At the Museum of London Docklands, a 52-feet long, headless whale skeleton of a North Atlantic right is on a temporary exhibit in Canary Wharf on Thursday. The skeleton of whale will exhibit at the Museum of London till September 14 after that it will be moved for further analysis to the Natural History Museum.
The skeleton was found during digging work at Bay Wharf in Greenwich. The headless sea beast is about the length of two Hackney cabs and weighs 500kg (78st). As per Archaeologists, the gigantic skeleton is of 17th or 18th Century or more than 200 years old 17-metre-long whale. It is believed that whale was died three centuries ago and it is biggest single object ever discovered on an archeological dig in the capital. According to the Museum of London’s senior curator of archaeology, Frances Grew, ‘To find a near-complete skeleton is quite rare’.

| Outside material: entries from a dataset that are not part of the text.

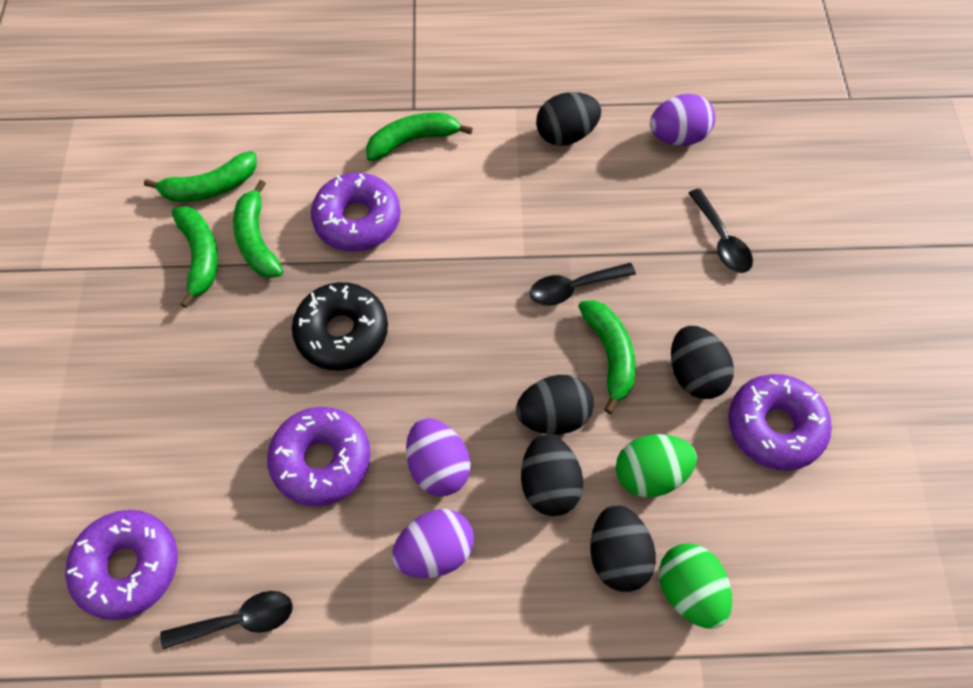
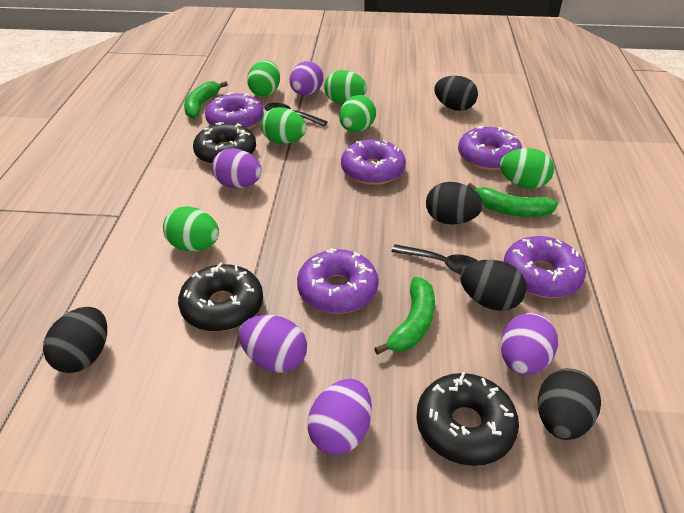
black donut: 1 -> 3
black spoon: 3 -> 2
green banana: 5 -> 3
green egg: 2 -> 6
purple donut: 4 -> 5
purple egg: 3 -> 5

The remains of the colossal creature, buried two meters beneath the earth, also disclose how the animal was slaughtered for its valuable oils and bones, a common game from the period, using its resources for fuel and lighting. The Greenwich area used to be a base for whaling fleets that combed the far north of the Atlantic searching for just quarry. Zoologists got help in analyzing how long-term commercial whaling has affected whale evolution and survival from the discovery, which go on display at the Museum of London Docklands for six days from next Wednesday. The Natural History Museum planned DNA tests which will help to compare the genetic diversity of North Atlantic right whale populations centuries ago with that found today.
The London whaling industry peaked approximately 1785, when 78 out of 140 British whaling vessels were based in the Greenwich area. This particular creature would have yielded around 12 tonnes of whalebone and more than 11,000 litres of whale oil. Whale oil was used to light houses and streets, as well as for processing wool, and would have sold for between £20 and £40 per thousand litres. Whalebone (technically baleen, composed of keratin, the substance fingernails and hair are made from) was used to make umbrellas, ladies’ corsets, horse saddles and harnesses and even springs for horse-drawn carriages.
Richard Sabin, Senior Curator of Mammals at the Natural History Museum, said: ‘We are very excited about this as it is in such good condition and so intact. People from all over the world will be able to study it. I think would have been about 70 years old – in advanced age – because we’ve detected some signs of disease on the bones. ‘Once it’s at the Natural History Museum we will be able to extract DNA so we’ll have a more accurate age then, and we will also be able to determine the sex as well. The North Atlantic right whale was a very slow-moving, visible mammal so could be harpooned easily by whalers. It’s now virtually extinct in the east Atlantic so that’s another reason this is such a find’.
Project Manager at Pre-Construct Archaeology Ltd, Tim Bradley said: ‘When the archaeologist on site phoned me to say that he had found a whale I thought he was joking. As archaeologists we’re used to reacting to unexpected finds, but the size and location of the whale on the tidal foreshore made recovery particularly challenging – among other things it broke the suspension on our van. ‘We’re very excited to have made such exceptional discovery.’